SUPPLIED DATA:

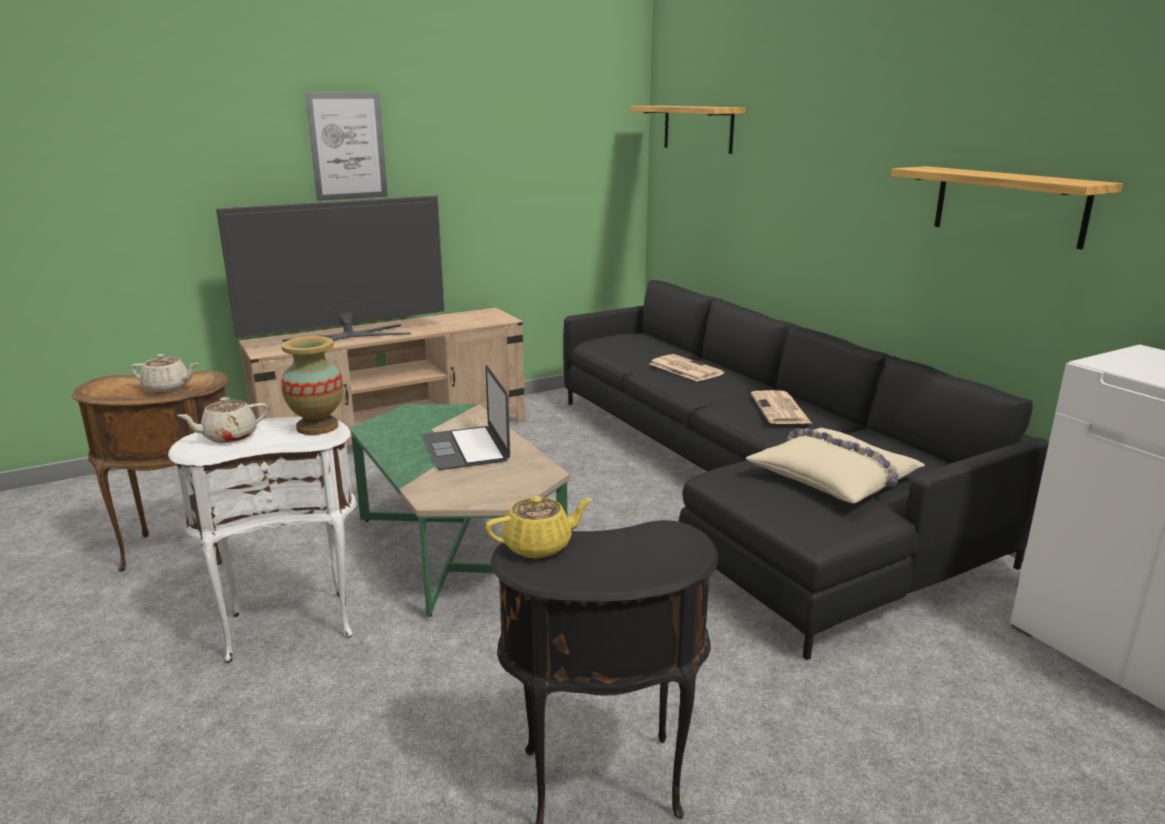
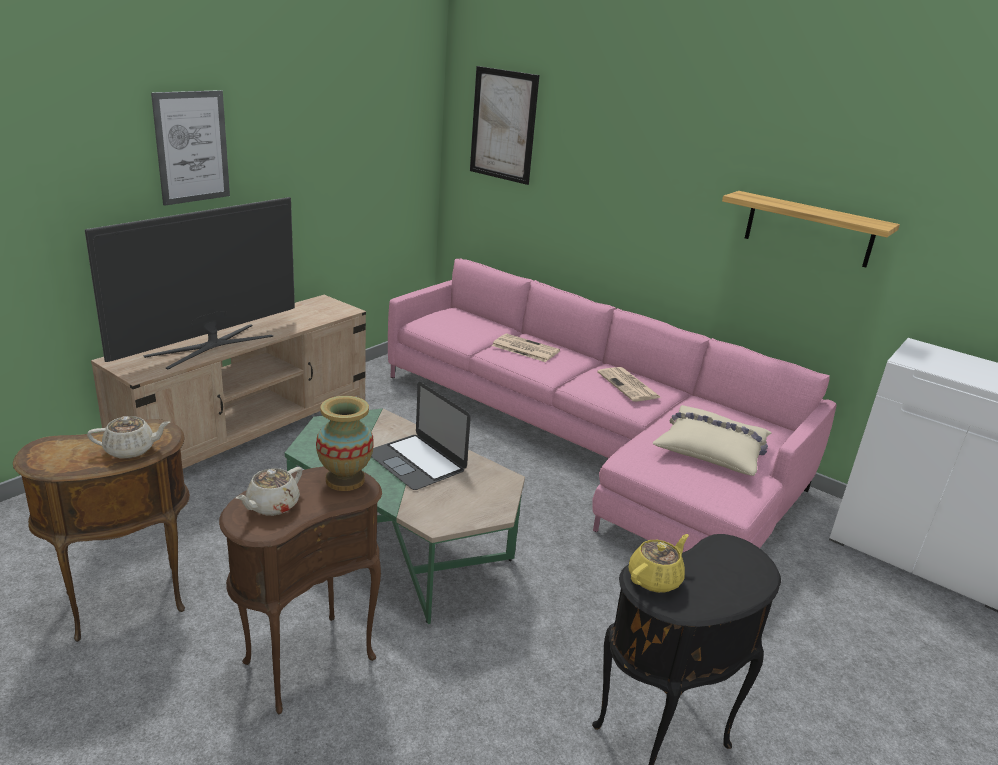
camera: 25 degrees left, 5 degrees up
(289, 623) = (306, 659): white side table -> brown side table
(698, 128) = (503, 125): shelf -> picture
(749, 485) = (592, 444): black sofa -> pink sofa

EXERCISE BRIEF:
Please restate word for word only the lines running from the line that contains "(289, 623) = (306, 659): white" to the final line of the listing above.

THE COMPLETED TASK:
(289, 623) = (306, 659): white side table -> brown side table
(698, 128) = (503, 125): shelf -> picture
(749, 485) = (592, 444): black sofa -> pink sofa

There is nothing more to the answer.